Strengthening Women’s Civic and Political Participation (2017)

A Synthesis of the Scholarly Literature

Research Team:

In 2016, USAID’s Center of Excellence on Democracy, Human Rights, and Governance launched its Learning Agenda—a set of research questions designed to address the issues that confront staff in USAID field offices working on the intersection of development and democracy, human rights, and governance. This literature review—produced by a team of WSU professors and graduate students representing the academic disciplines of communication, history, and political science—synthesizes scholarship from diverse research traditions on the following Learning Agenda question:

What are the most effective ways to encourage women’s civic (e.g., volunteer, advocacy, etc.) and political (e.g., voting, running for office) participation? What are the risks to women of these strategies in contexts where resistance to changing gender norms is strong?

The team identified four strategies for increasing women’s civic and political participation that are analyzed in academic scholarship:

  • Using quotas to enhance women’s representation.
  • Using social media platforms to mobilize women and amplify their voices.
  • Targeting women as participants or beneficiaries of social programs.
  • Mobilizing women through their intersecting identities.

The team found that quotas are effective in increasing the number of women in elected office at the national and local levels and may also encourage women to participate in political and civic activity more generally.
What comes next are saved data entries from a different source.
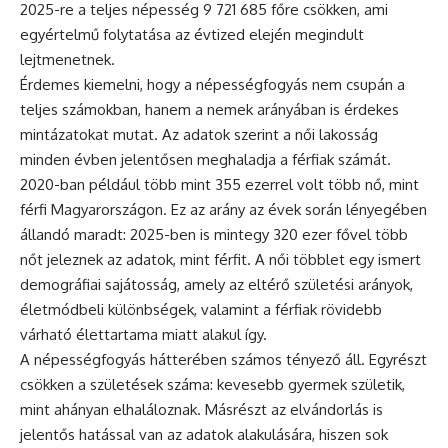
2025-re a teljes népesség 9 721 685 főre csökken, ami
egyértelmű folytatása az évtized elején megindult
lejtmenetnek.
Érdemes kiemelni, hogy a népességfogyás nem csupán a
teljes számokban, hanem a nemek arányában is érdekes
mintázatokat mutat. Az adatok szerint a női lakosság
minden évben jelentősen meghaladja a férfiak számát.
2020-ban például több mint 355 ezerrel volt több nő, mint
férfi Magyarországon. Ez az arány az évek során lényegében
állandó maradt: 2025-ben is mintegy 320 ezer fővel több
nőt jeleznek az adatok, mint férfit. A női többlet egy ismert
demográfiai sajátosság, amely az eltérő születési arányok,
életmódbeli különbségek, valamint a férfiak rövidebb
várható élettartama miatt alakul így.
A népességfogyás hátterében számos tényező áll. Egyrészt
csökken a születések száma: kevesebb gyermek születik,
mint ahányan elhaláloznak. Másrészt az elvándorlás is
jelentős hatással van az adatok alakulására, hiszen sok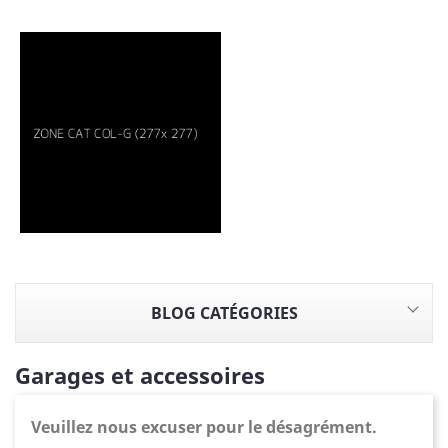
BLOG CATÉGORIES
Garages et accessoires
Veuillez nous excuser pour le désagrément.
However, how quotas are designed and implemented greatly influences their success, and it is unclear whether more women in office leads to substantive changes to women’s agency within the legislature. In addition, although gender equity reforms implemented in the legislature can make such reforms more likely in other institutional settings, quotas are not common in other government branches.

Social media is a double-edged sword: it provides a relatively inexpensive, accessible tool for women to participate in civic and political life and bring attention to issues that disproportionately affect women; however, it also creates a new space in which women are contested, harassed, and silenced.

Social programs that target women also can be effective, but they almost always impose unanticipated costs, burdens, or risks on the women who participate, and so can depress women’s participation while seeking to increase it. These adverse effects have predictable patterns, and programs that target women as beneficiaries should take these patterns into consideration during the design phase.

Mobilizing women through their intersecting identities—as mothers, workers, members of a religious group—is an underdeveloped area of the literature. Although several articles covered cases of this sort of mobilization, the results are ambivalent. In addition, although mobilizing women through certain frames—such as “motherhood”—can be effective, this strategy also reinforces traditional norms of gender roles.